KRICOM - Dewan Perwakilan Rakyat (DPR) membantah pihaknya sudah antikritik atas pengesahan Revisi Undang Undang MPR, DPR, DPD, DPRD (RUU MD3) Nomor 17 tahun 2014.
Pasalnya, pengesahan tersebut memunculkan polemik di beberapa hal, seperti Pasal 122 huruf K yang menyatakan siapapun yang merendahkan anggota dewan bisa ditindak oleh MKD dengan mengambil langkah hukum.

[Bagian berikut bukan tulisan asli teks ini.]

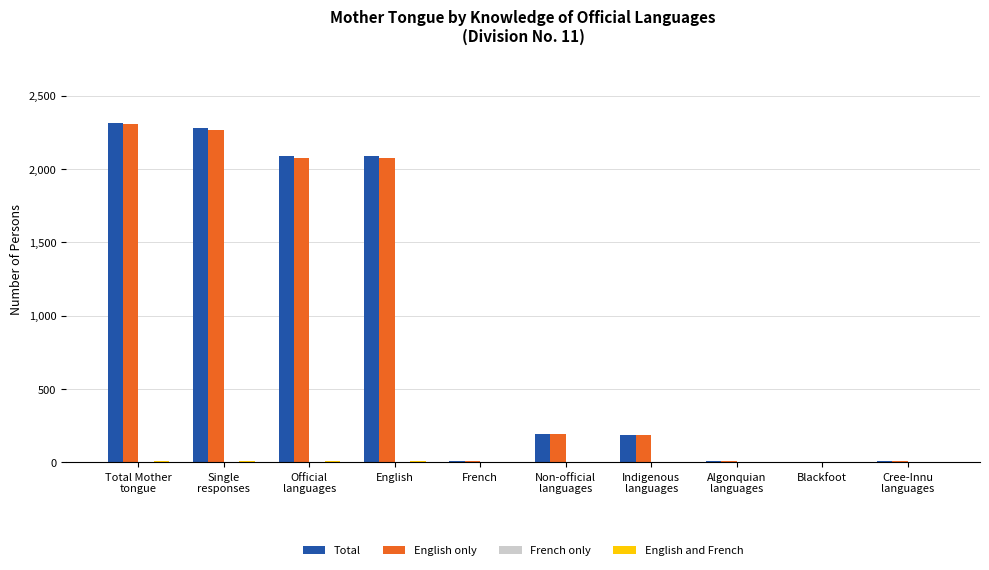

What is the maximum value for Total?

2315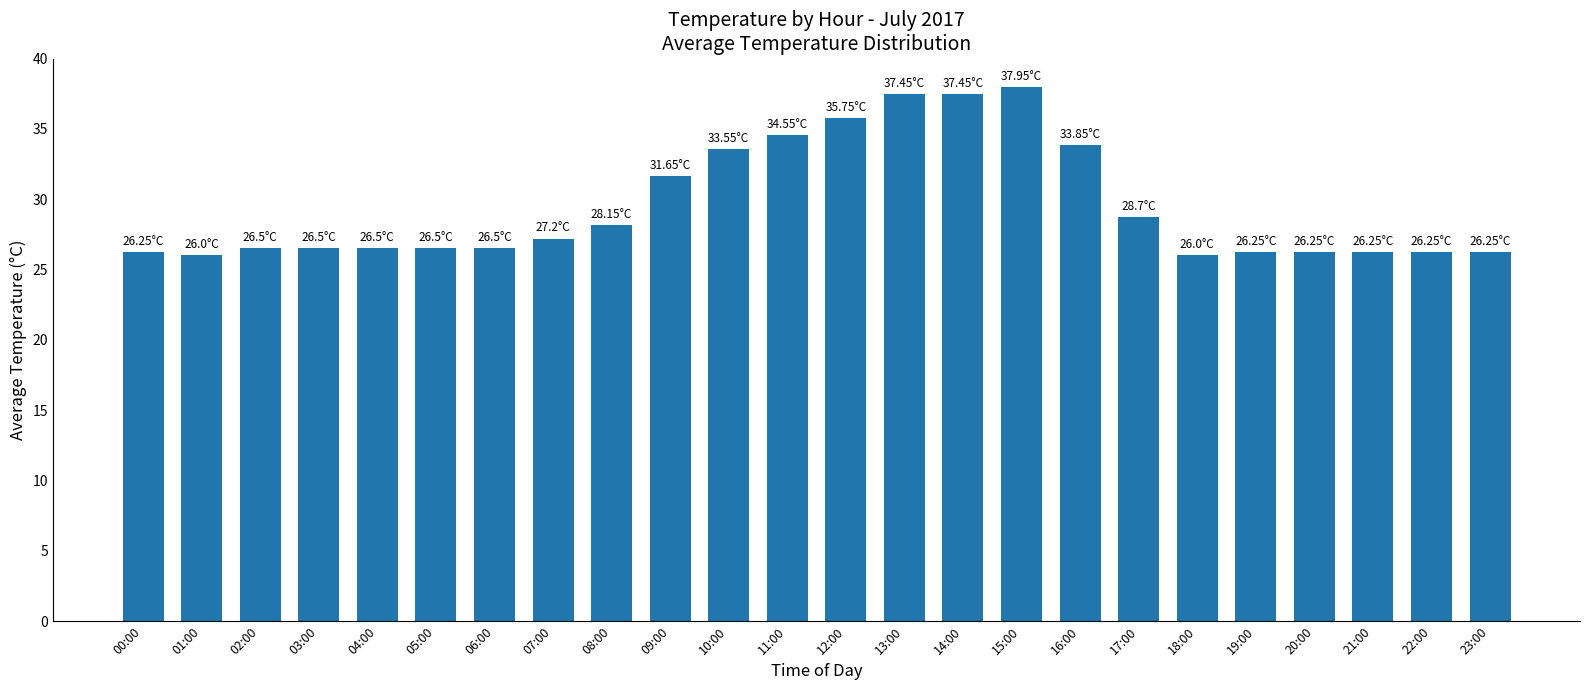

What is the difference between the maximum and minimum values?

12.0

Ketua Badan Legislasi (Baleg), Supratman Andi Agtas menyanggah anggapan yang mengatakan bahwa DPR merupakan sebuah lembaga yang antikritik atau superbody.
"Kami representasi dari rakyat, bagaimana mungkin mau antikritik. Padahal kerjaan kami mengkritik dan memberi pengawasan kepada pemerintah. DPR harus dikritik supaya dia lebih dewasa," kata Supratman di Gedung DPR/ MPR, Tanah Abang, Jakarta Pusat, Selasa (13/2/2018).

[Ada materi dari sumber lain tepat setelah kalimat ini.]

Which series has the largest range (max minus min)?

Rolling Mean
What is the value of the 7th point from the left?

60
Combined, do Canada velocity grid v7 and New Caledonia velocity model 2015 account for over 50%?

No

Supratman mengatakan, DPR bisa dikritik sejauh hal itu untuk menyoroti kinerja DPR. Seperti jika DPR dianggap tidak melaksanakan fungsi legislasinya secara benar maupun produktivitasnya rendah.
Hal itu tidak akan menjadi masalah jika faktanya diketahui seperti itu. Namun jika DPR disamakan dengan hewan atau semacamnya, hal itulah yang tidak boleh.

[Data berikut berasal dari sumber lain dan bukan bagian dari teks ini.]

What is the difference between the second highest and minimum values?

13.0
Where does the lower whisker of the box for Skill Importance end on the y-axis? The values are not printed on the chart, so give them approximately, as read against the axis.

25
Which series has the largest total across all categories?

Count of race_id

Selain itu, tentang batasan-batasan lain, menurutnya, masih akan dijabarkan dalam tata tertib yang akan segera dibahas di dalam Baleg dalam waktu dekat ini.
"Ini sudah berkembang di dalam pembahasan Panja KUHP sekarang ada yang namanya nanti contempt of parlemen, penghinaan terhadap parlemen," ujarnya.
Supratman menambahkan, untuk teknisnya, nantinya Mahkamah Kehormatan Dewan (MKD) akan menjadi lembaga yang melaporkan ke luar. Sehingga pelaporan tidak dilakukan orang perorang.
"MKD itu kan fungsinya menjaga kehormatan etika anggota DPR. Ini berkaitan dengan pelaporan ke luar. MKD akan mewakili lembaga DPR untuk melaporkan ke pihak kepolisian. Jadi itu beda, kalau MKD dalam posisi sebagai lembaga yang mejaga martabat anggota," jelas politikus Partai Gerindra tersebut.